La lama a doppio taglio del blocco delle esportazioni

Di fronte alla crisi di offerta che sta incendiando i prezzi delle materie prime alimentari, alcuni paesi produttori hanno reagito con il blocco o la limitazione delle esportazioni. Un comportamento che gli economisti giudicano controproducente.

L’ultimo rapporto della FAO ci dice che il conto complessivo delle importazioni di cibo per il 2022 dovrebbe toccare un nuovo record storico: 1.81 trilioni di dollari. Un aumento del 3% rispetto al 2021, frutto in larga parte dell’effetto inflazione, che rischia di lasciare fuori dal mercato, perchè impossibilitata a farvi fronte, una larga fetta di popolazione mondiale. Sempre la FAO ci ricorda che nell’anno in corso i paesi più poveri ridurranno i loro acquisti di cibo per quasi 2,5 miliardi di dollari.

Come abbiamo avuto modo di dire altre volte nel nostro blog, la crescita dei prezzi delle materie prime alimentari non è un fenomeno di breve periodo, ma ovviamente la guerra in Ucraina ha amplificato e velocizzato un movimento che i cambiamenti climatici e la geopolitica stavano generando da anni.

A preoccupare in quest’ultimo periodo è la reazione di molti paesi produttori alle vicende ucraine. A darci qualche dato ci pensa un post di Cullen S. Hendrix (PIIE). Dall’inizio del conflitto ben 23 paesi hanno approvato restrizioni sulle esportazioni di materie prime alimentari, e si tratta in larga parte di paesi con un sistema politico dai tratti spiccatamente autoritari.

Bloccare o ridurre drasticamente le esportazioni di materie prime quali il grano, però, comporta un doppio effetto negativo, uno internazionale e l’altro interno.
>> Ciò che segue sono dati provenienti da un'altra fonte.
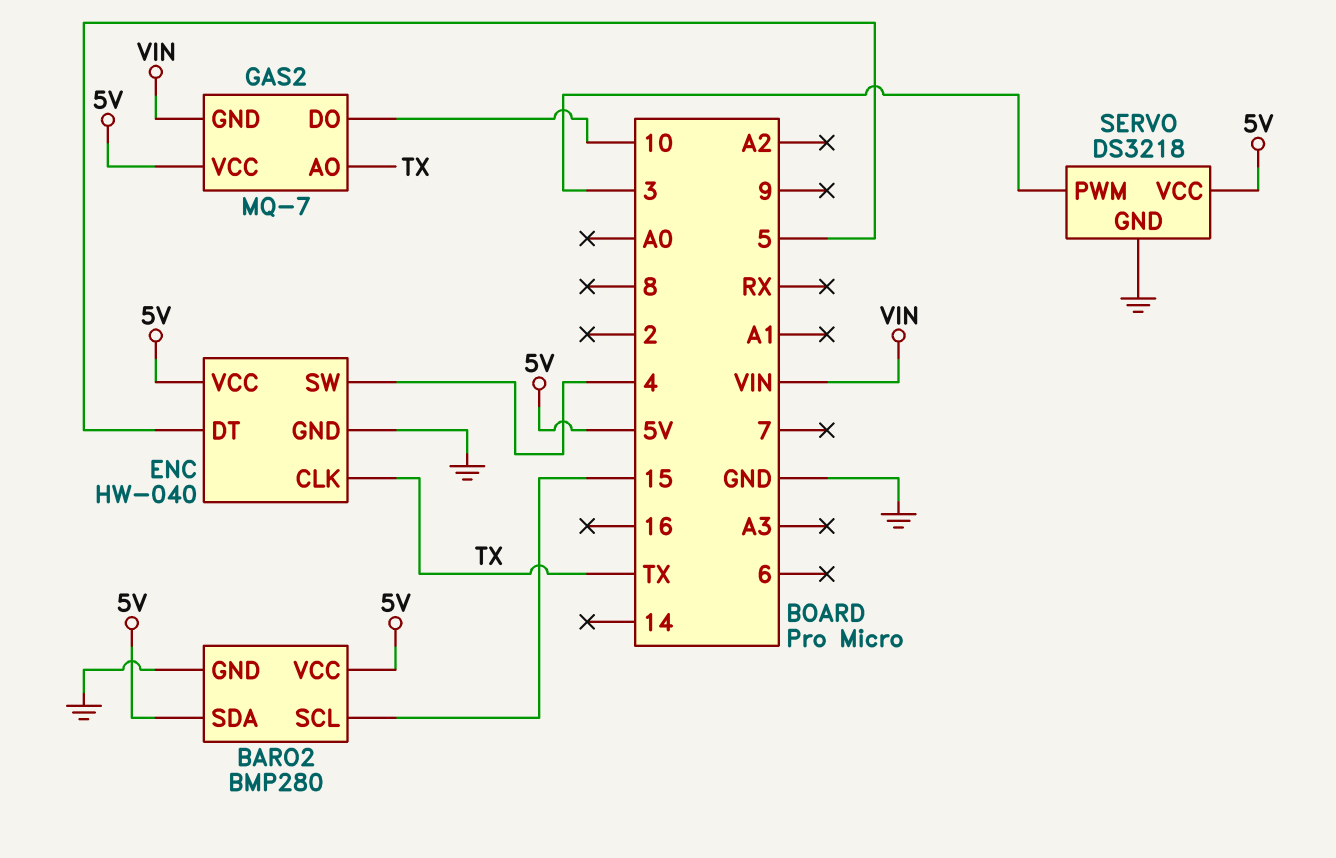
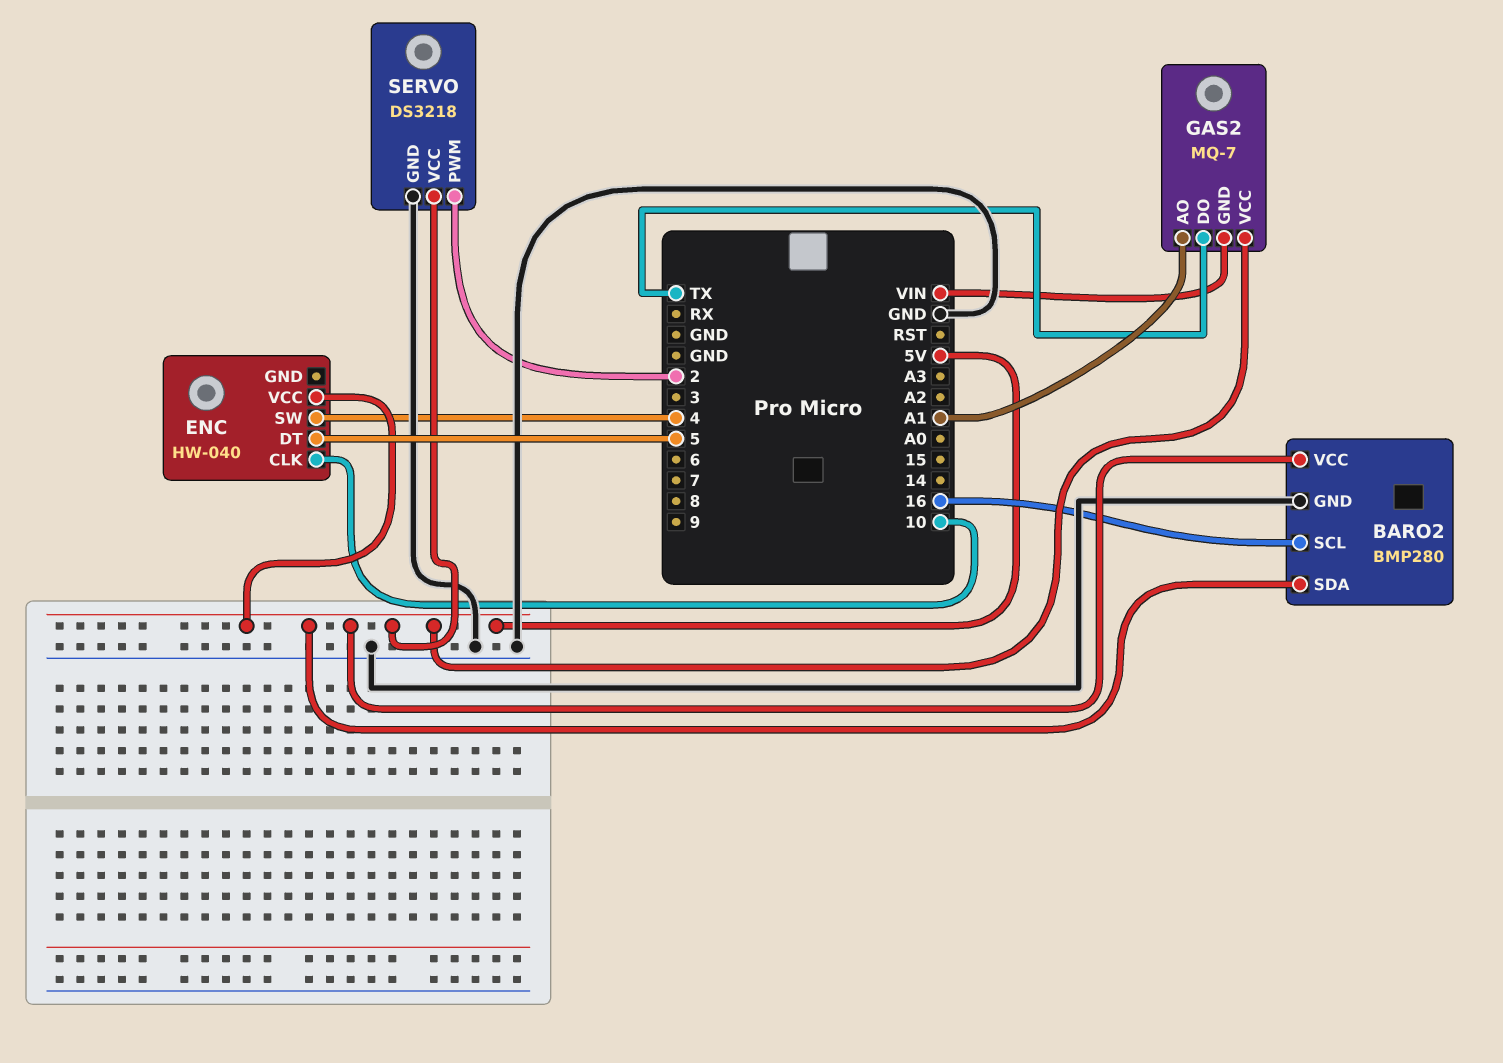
BARO2 pin SCL: 15 -> 16
ENC pin CLK: TX -> 10
ENC pin GND: GND -> none
GAS2 pin AO: TX -> A1
GAS2 pin DO: 10 -> TX
SERVO pin PWM: 3 -> 2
Sul fronte internazionale l’ulteriore riduzione dell’offerta non fa altro che aumentarne i prezzi amplificando il problema. Sul fronte interno il blocco delle esportazioni fa mancare un canale fondamentale di vendita e di reddito ai produttori, disincentivandoli. Allo stesso tempo l’assunzione di un comportamento protezionistico rischia di avere effetti nel lungo termine, quali la perdita di reputazione e la conseguente riduzione strutturale dei volumi di esportazione.

Si tratta di una situazione simile, ricorda Hendrix, a quanto visto nel 2007–08. Anche in quell’occasione alla crisi sui prezzi delle materie prime alimentari si rispose con le barriere all’export, di fatto rendendo ancora più grave il problema. La notizia positiva, aggiunge l’autore, è che in questa tornata grandi paesi esportatori come Cina e India, al momento, sembrano resistere alle tentazioni protezionistiche.